Conclusion accablante
Au regard des "très nombreuses interpellations", Mme Simonnot explique avoir "diligenté en urgence des visites dans certains locaux de gardes à vue de Paris". C'est ainsi que "les 24 et 25 mars, trois équipes de contrôleurs ont visité neuf commissariats parisiens pour contrôler les conditions de prises en charge des personnes interpellées" et "s'assurer du respect de leurs droits fondamentaux".

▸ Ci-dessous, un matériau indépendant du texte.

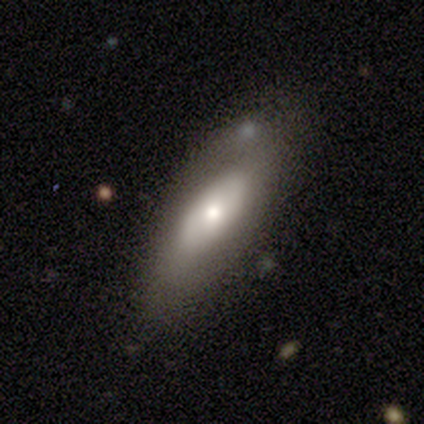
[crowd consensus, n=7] Smooth or featured: smooth — 71% (featured or disk — 14%)
How rounded: in between — 100%
Merging: none — 50% (minor disturbance — 33%)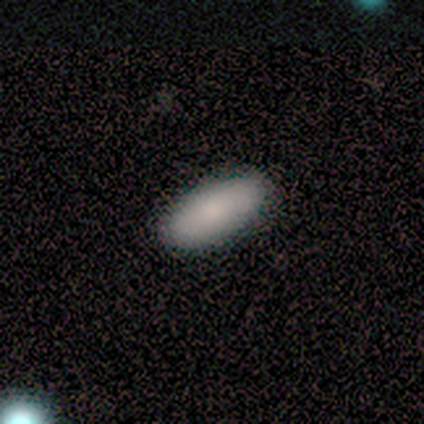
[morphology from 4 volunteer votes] Smooth or featured? 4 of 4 (100%) said smooth. How rounded? 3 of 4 (75%) said in between. Merging? 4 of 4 (100%) said none.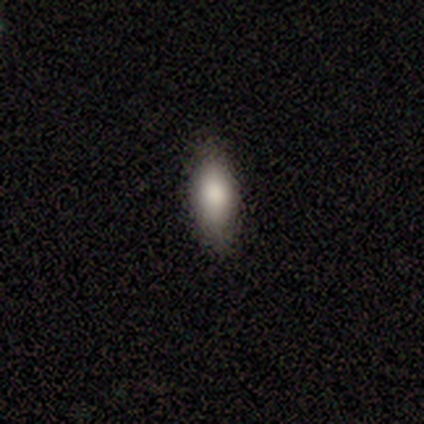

La conclusion de ces contrôles est accablante, Mme Simonnot faisant état "d'atteintes graves aux droits fondamentaux des personnes enfermées". D'une part "en raison des conditions matérielles de prise en charge dans certains locaux" et d'autre part du fait "du nombre important de procédures conduites en méconnaissance des normes et principes qui régissent la procédure de garde à vue, voire, dans certaines situations, en violation des textes applicables".
"80 % des procédures sont classées sans suite"
Elle dénonce ainsi des "irrégularités dans les documents relatifs à l'interpellation et l'indigence des éléments permettant de caractériser l'infraction ou la tentative d'infraction en cause". "Ces carences, affectant les documents de procédure, ajoute-t-elle, sont particulièrement alarmantes."
La contrôleure note en outre qu'alors que "80 % des procédures sont classées sans suite une fois opérée le contrôle de l'autorité judiciaire, la minorité des personnes déférées (...) quitte le tribunal libre".
Le ministre conteste le raisonnement de Mme Simonnot en faisant valoir que la recherche de preuves pour établir la responsabilité individuelle lors de "scènes collectives de violence" est "souvent entravée par les mis en cause rompus aux techniques d'enquête". Pour lui, le fait que l'autorité judiciaire considère ensuite les infractions "comme insuffisamment caractérisées" ne signifie "nullement une absence d'infraction initiale".
Les arrestations préventives pointées du doigt
Mme Simonnot considère que les "instructions données par la préfecture de police et le parquet de Paris notamment (...) révèlent un recours massif, à titre préventif, à la privation de liberté à des fins de maintien de l'ordre public".
Ces arrestations préventives sont également dénoncées par l'avocat Arié Alimi. "On ne peut pas interpeller, nasser des gens et les placer en garde à vue sans qu'ils aient commis la moindre infraction. Les éléments de l'infraction doivent être constatés au moment où la personne est interpellée et placée en garde à vue", explique l'avocat de l'ex-comédien et ancien syndicaliste Xavier Mathieu, libéré ce mercredi après avoir été arrêté de manière préventive lors des manifestations du 1er-mai.
Pour la contrôleure générale, "cette approche du maintien de l'ordre révèle non seulement une instrumentalisation des mesures de gardes à vue à des fins répressives mais également un dévoiement du rôle de l'autorité judiciaire dont le rôle (...) n'est pas de garantir la sécurité juridique des mesures de police, a fortiori lorsqu'elles sont sciemment prises en méconnaissance de la loi".
"C'est totalement faux", a réagi le préfet de police de Paris
Interrogé sur ce mercredi matin sur Cnews, le préfet de police, Laurent Nuñez a réagi : "Je ne passe aucune instruction de procéder à des interpellations préventives"."Je me sens insulté, offensé, quand j'entends dire ça", a-t-il ajouté, en assurant que la seule consigne qu'il donnait à ses effectifs était de "faire cesser des infractions".